Rozmowa z Jakubem Barańskim, ekspertem firmy Bose Polska.
Od kiedy istniejecie na rynku?
Od 50 lat. Dokładnie od 1964 r.
Okrągła rocznica?
Dokładnie tak. Przez pierwsze trzy lata założyciel firmy razem ze swoim współpracownikiem pracowali nad głośnikiem w formie narożnej. Okazał się dobry, ale nie podbił rynku.
Załamał się?
Nic z tych rzeczy, jak sam stwierdził, postanowił „pójść i pomyśleć”. Wrócił z pomysłem kolumn 901, legendarnego modelu, który jest nieprzerwanie produkowany od 1968 r. To był produkt, który zapewnił firmie mocną pozycję. Specyficzne kolumny, które emitują dźwięki ośmioma głośnikami do tyłu, czyli jakby do ściany. Tylko jeden jest skierowany na odbiorcę. W ten sposób uzyskujemy dźwięk stereofoniczny bez względu na to, czy siedzimy na skrajnej lewej stronie kanapy, czy na prawej. Później firma Bose zapewniała nagłośnienie dla armii amerykańskiej…
Głośniki na śmigłowcach z „Czasu apokalipsy” są wasze?
(śmiech) Tego nie wiem, ale kontrakty rządowe nie były nigdy głównym sposobem na sprzedaż. Podam przykład z Europy. Jakiś czas temu firma zauważyła nagły skok sprzedaży w Niemczech.
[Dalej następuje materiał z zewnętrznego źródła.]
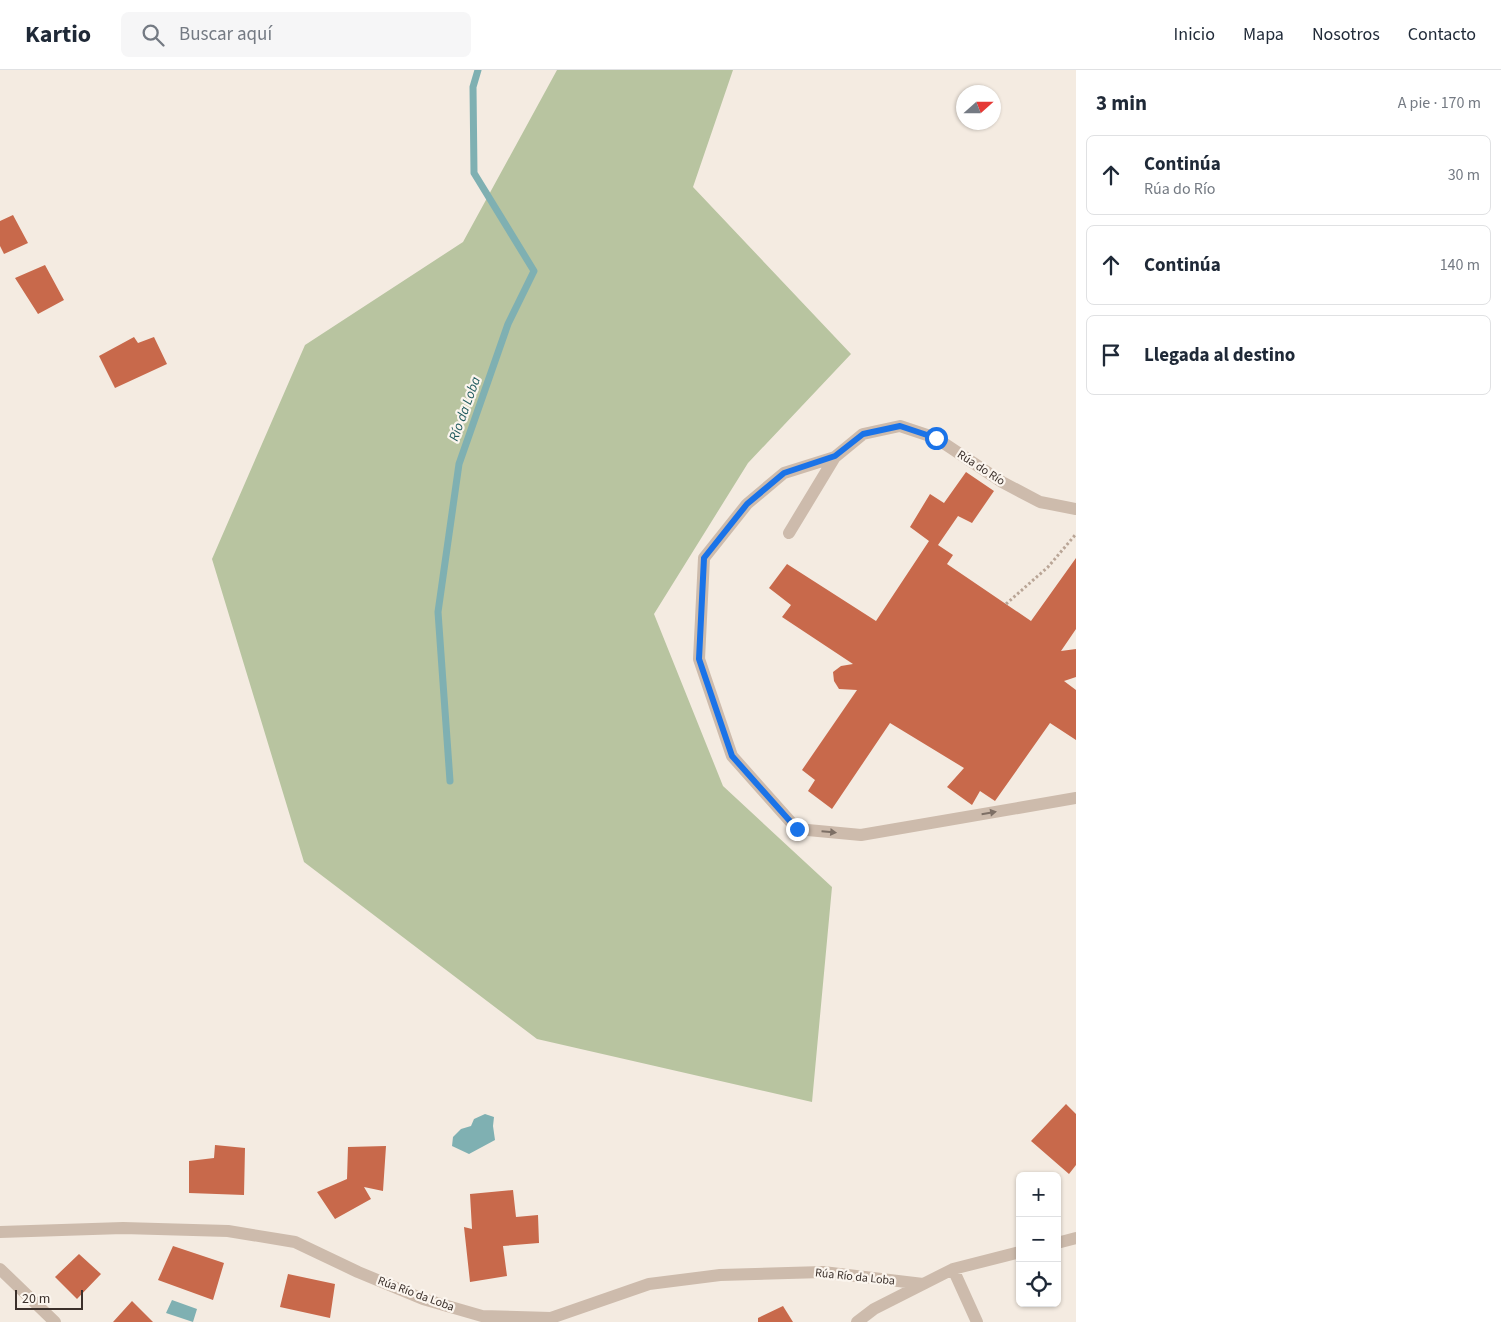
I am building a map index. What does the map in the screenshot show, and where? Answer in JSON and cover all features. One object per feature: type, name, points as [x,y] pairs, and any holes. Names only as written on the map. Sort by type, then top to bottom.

Miejscowy dealer sprzedawał nieprawdopodobne ilości naszego sprzętu. Okazało się, że jego sklep znajdował się w małym miasteczku w Niemczech.
Niech zgadnę. Baza wojskowa w Rammstein?
Nie. Nie miało to nic wspólnego z amerykańskimi żołnierzami. Była to niewielka niemiecka miejscowość, której mieszkaniec stworzył sklep z głośnikami we własnym domu. Kanapa, obrazy, jakiś telewizor i zestaw hi-fi podpięty pod nasze głośniki. Żadnych elementów wygłuszeniowych. Ten dealer sprzedawał największą ilość naszego sprzętu w Europie. Od niego zresztą zaczął się nasz rozwój na rynku europejskim, a nasze salony do dziś przypominają domowe zacisza.
Zakłócane mocnym łupnięciem basu…
(śmiech) A propos hałasu. Nasze najlepsze słuchawki wyciszające dźwięki z zewnątrz powstały podczas podróży samolotem. Założyciel firmy Amar Bose leciał z Europy do Stanów Zjednoczonych i stwierdził, że jest bardzo głośno, a on nie może skupić się na swoich myślach.
Nie lubił ludzi?
Przeciwnie. Uwielbiał pracować z ludźmi. Był nie tylko wynalazcą, ale też wykładowcą, uczył. Chodziło o silniki. W efekcie jeszcze na pokładzie samolotu powstał zarys pomysłu, który doskonale sprawdza się do dziś.
Prawdziwy geniusz, nie ma co. Gdzie zdobywał wiedzę?
Studiował w Massachusetts Institute of Technology. Po zakończeniu studiów zaproponowano mu pracę na uczelni i do dziś jest wspominany jako jeden z najlepszych mówców i wykładowców.
Nie dziwota, mając za sobą swoje głośniki, musiał być świetnie słyszalny.
(śmiech) Widziałem jego wykłady i mówił bez żadnego nagłośnienia. Natomiast ważne jest to, że jego kariera naukowa szła w parze z rozwojem firmy. Wykładał cały czas na uczelni, jednocześnie prowadząc firmę. I tu kolejna ciekawostka. W 2011 r., dwa lata przed śmiercią, przeanalizował historię różnych marek, które miały swój dobry żywot do momentu, kiedy żył założyciel firmy, i przekazał Bose na własność swojej uczelni.
Nie miał dzieci?
Miał. Natomiast wiedział, że uczelnia będzie kierować do Bose swoich najlepszych ludzi, oddanych inżynierii i dźwiękowi.
Przy okazji dobrze na tym zarabiając…
To też nie tak. Większość zysków Bose trafia na fundusze stypendialne MIT, rozwój technologii, badania naukowe. Bose nie ma udziałowców na giełdzie, więc nikt nie dyktuje rozwoju produktu. Jest to firma w pewnym sensie cały czas prywatna. MIT ma korzyść w postaci badań, a Bose ma korzyść w postaci mądrego prowadzenia przez kolejne kilkaset lat.